___ Available data

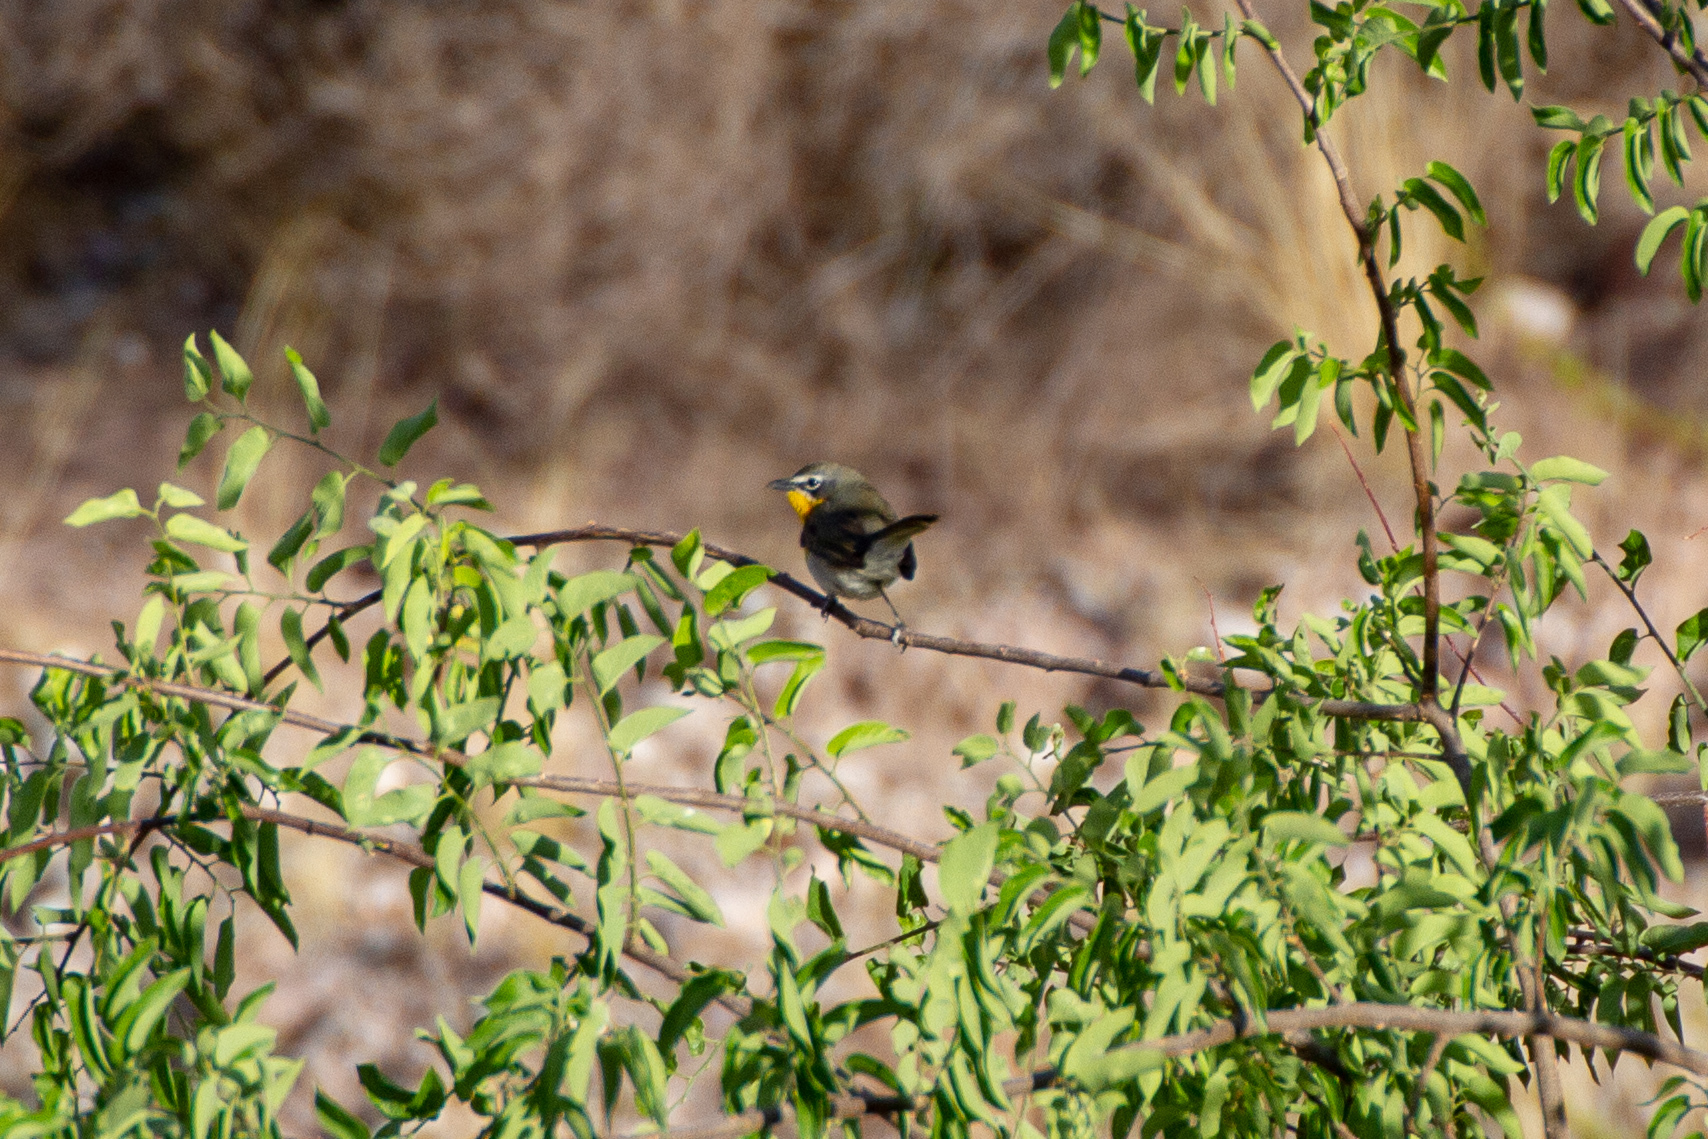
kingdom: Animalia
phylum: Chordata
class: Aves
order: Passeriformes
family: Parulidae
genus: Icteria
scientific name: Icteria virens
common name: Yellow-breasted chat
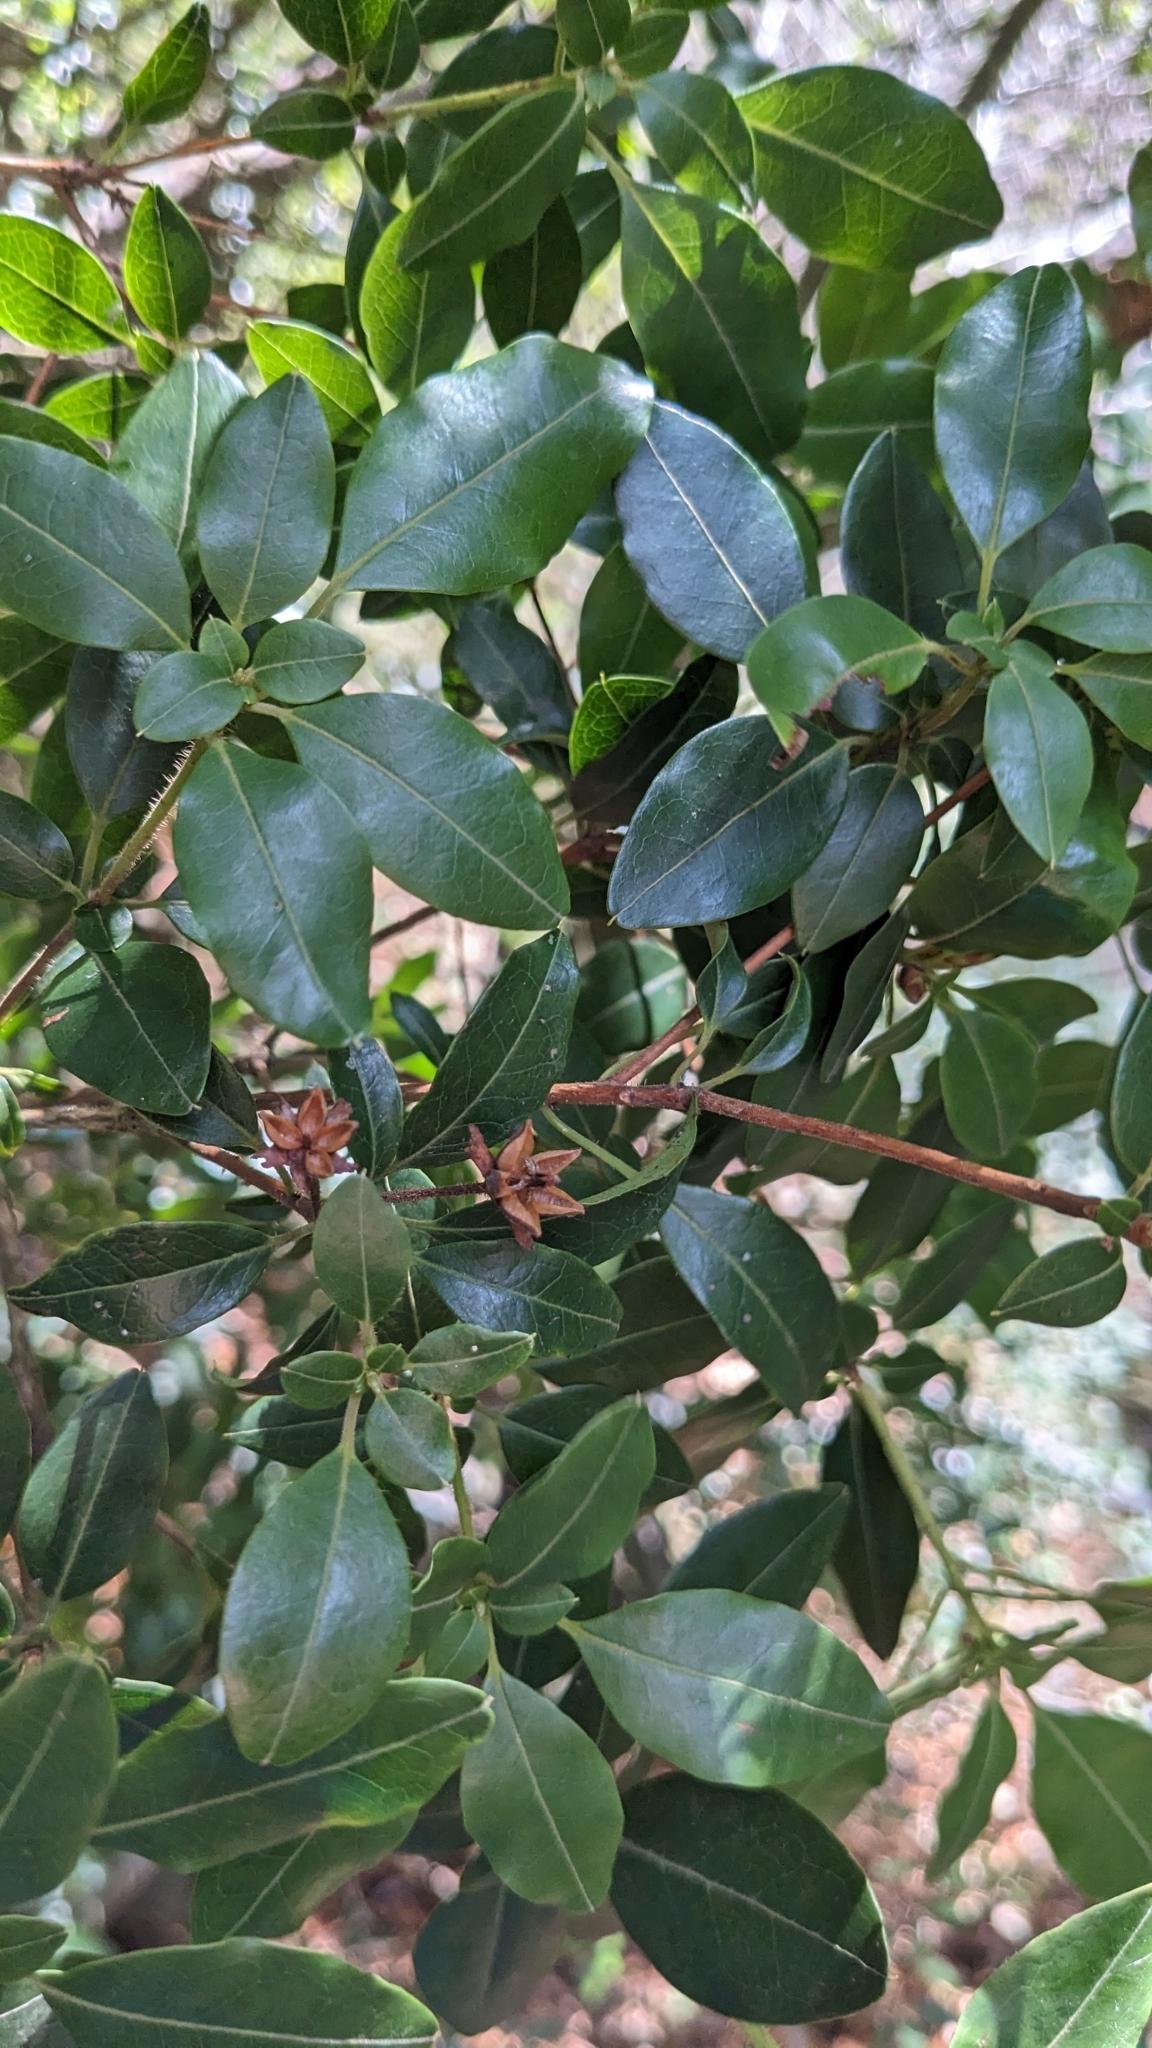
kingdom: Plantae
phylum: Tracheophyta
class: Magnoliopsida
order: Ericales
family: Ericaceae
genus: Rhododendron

______

**What to work on:** Turn the lines of all the records into a Markdown table with the columns "Row" and "Line," where "Row" gives a running number and "Line" gives the line itself. Skip blank lines and leave the pictures out.

**Worked solution:**
| Row | Line |
|---|---|
| 1 | kingdom: Animalia |
| 2 | phylum: Chordata |
| 3 | class: Aves |
| 4 | order: Passeriformes |
| 5 | family: Parulidae |
| 6 | genus: Icteria |
| 7 | scientific name: Icteria virens |
| 8 | common name: Yellow-breasted chat |
| 9 | kingdom: Plantae |
| 10 | phylum: Tracheophyta |
| 11 | class: Magnoliopsida |
| 12 | order: Ericales |
| 13 | family: Ericaceae |
| 14 | genus: Rhododendron |